Conclusion: What Do These Figures Mean?
The numbers put out by Total UK are alarming for a number of reasons. First of all, they indicate that as the country prepares to open up again in the wake of an ongoing but so-far highly successful vaccine rollout, there could be millions of cars on the road that are unsafe for use. The MOT may seem like a trivial expense to many of us, but the checks performed largely ensure that an unworthy machine isn’t allowed to operate on our public roads, and that protects the drivers of those machines as well as those mad victim by their inevitable failures.
A second implication is a potential wave of punishments coming the way of the British population. If people don’t get their MOT date in order and complete the test on time, then they could be facing a steep fine, as well as their car being impounded. That’s going to be far more expensive in all to deal with than it would be just to get the test and even get something repaired that needs repairing.

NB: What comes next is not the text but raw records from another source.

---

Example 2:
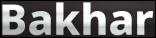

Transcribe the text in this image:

Bakhar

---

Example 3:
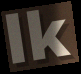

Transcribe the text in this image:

lk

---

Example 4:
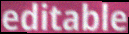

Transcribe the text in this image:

editable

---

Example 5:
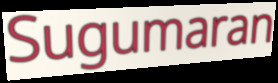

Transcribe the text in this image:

Sugumaran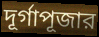
দূর্গাপূজার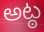
అట్ఠ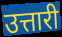
उत्तारी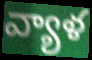
వ్యాళ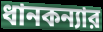
ধানকন্যারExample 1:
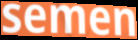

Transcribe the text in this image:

semen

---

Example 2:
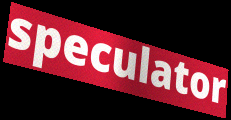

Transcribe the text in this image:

speculator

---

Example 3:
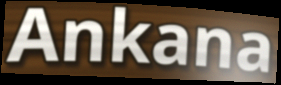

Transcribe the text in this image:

Ankana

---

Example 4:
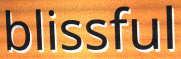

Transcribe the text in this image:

blissful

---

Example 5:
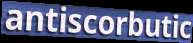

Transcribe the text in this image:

antiscorbutic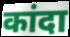
कांदाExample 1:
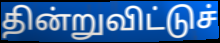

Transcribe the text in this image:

தின்றுவிட்டுச்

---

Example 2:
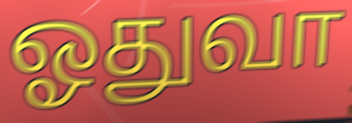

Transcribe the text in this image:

ஓதுவா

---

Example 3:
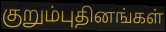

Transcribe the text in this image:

குறும்புதினங்கள்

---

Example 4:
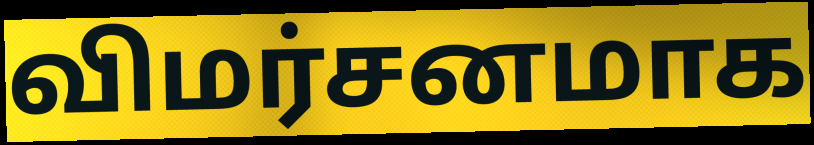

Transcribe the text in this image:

விமர்சனமாக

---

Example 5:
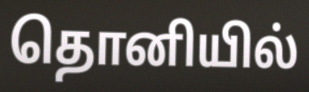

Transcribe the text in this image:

தொனியில்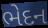
ભેદનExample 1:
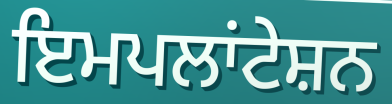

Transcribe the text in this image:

ਇਮਪਲਾਂਟੇਸ਼ਨ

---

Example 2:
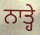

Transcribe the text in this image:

ਨਾਤ੍ਹੇ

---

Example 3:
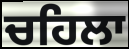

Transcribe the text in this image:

ਚਹਿਲਾ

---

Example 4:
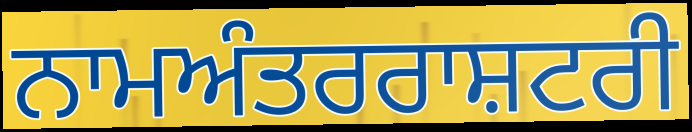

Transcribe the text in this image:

ਨਾਮਅੰਤਰਰਾਸ਼ਟਰੀ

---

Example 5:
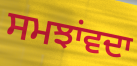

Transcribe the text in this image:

ਸਮਝਾਂਵਦਾ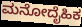
ಮನೋದೈಹಿಕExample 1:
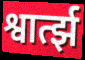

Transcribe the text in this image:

श्वार्त्झ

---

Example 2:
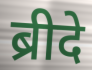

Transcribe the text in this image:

ब्रीदे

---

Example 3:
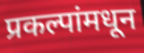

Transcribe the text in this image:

प्रकल्पांमधून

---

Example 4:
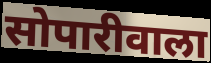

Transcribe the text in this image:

सोपारीवाला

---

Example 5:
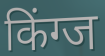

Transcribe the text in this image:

किंग्ज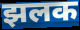
झलक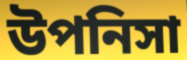
উপনিসা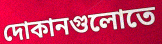
দোকানগুলোতেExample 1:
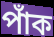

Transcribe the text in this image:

পাঁক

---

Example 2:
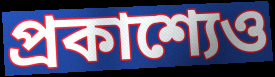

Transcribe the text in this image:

প্রকাশ্যেও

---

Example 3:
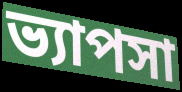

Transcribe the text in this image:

ভ্যাপসা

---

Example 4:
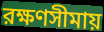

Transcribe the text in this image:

রক্ষণসীমায়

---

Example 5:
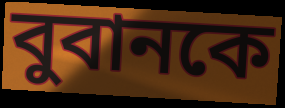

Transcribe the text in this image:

বুবানকে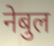
नेबुल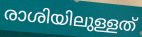
രാശിയിലുള്ളത്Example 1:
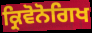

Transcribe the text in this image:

ਕ੍ਰਿਵੋਨੋਗਿਖ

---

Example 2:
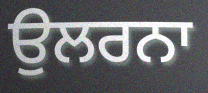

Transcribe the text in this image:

ਉਲਰਨਾ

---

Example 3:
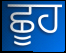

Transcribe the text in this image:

ਛੂਹ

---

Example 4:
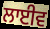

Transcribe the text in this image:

ਲਾਈਵ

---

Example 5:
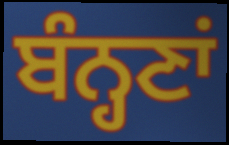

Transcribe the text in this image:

ਬੰਨ੍ਹਣਾਂ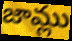
జామ్లు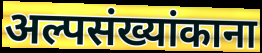
अल्पसंख्यांकाना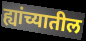
ह्यांच्यातील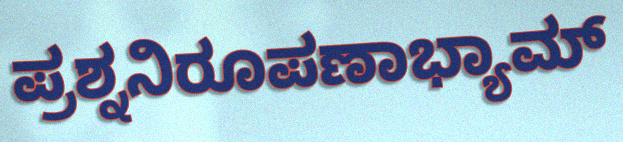
ಪ್ರಶ್ನನಿರೂಪಣಾಭ್ಯಾಮ್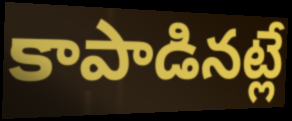
కాపాడినట్లే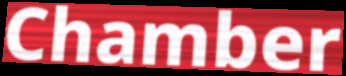
ChamberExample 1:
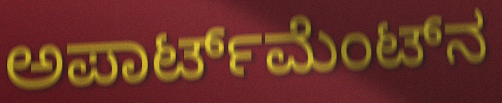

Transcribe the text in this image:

ಅಪಾರ್ಟ್‌ಮೆಂಟ್‌ನ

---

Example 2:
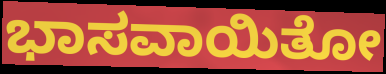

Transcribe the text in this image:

ಭಾಸವಾಯಿತೋ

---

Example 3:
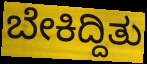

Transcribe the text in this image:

ಬೇಕಿದ್ದಿತು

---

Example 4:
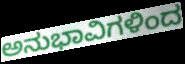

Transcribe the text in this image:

ಅನುಭಾವಿಗಳಿಂದ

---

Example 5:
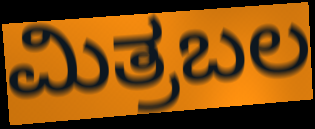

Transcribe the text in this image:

ಮಿತ್ರಬಲ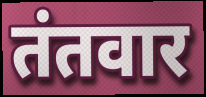
तंतवारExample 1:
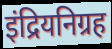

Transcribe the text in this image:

इंद्रियनिग्रह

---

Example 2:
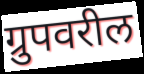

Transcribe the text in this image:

ग्रुपवरील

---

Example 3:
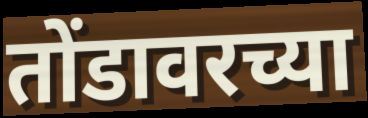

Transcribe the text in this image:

तोंडावरच्या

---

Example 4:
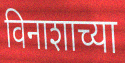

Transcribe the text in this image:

विनाशाच्या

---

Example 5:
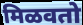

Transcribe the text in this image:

मिळवतो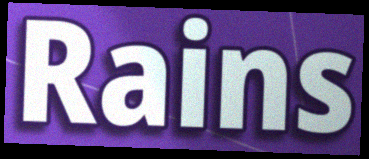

Finally, it implies that while some announcements and policies in these troubled times have good intentions, we should all be wary of what they mean in the longer term. The first thing people should have done when the extensions arrived was confirmed a new date with their MOT testing centre, or at least calculated a provisional one and put it onto a calendar. In all, it’s a failure of personal responsibility, as well as government policy.
Make sure you haven’t got your MOT date mixed up. Driving a car that isn’t roadworthy is a danger to yourself and others. Check in with your local MOT test centre and get a date confirmation as soon as possible.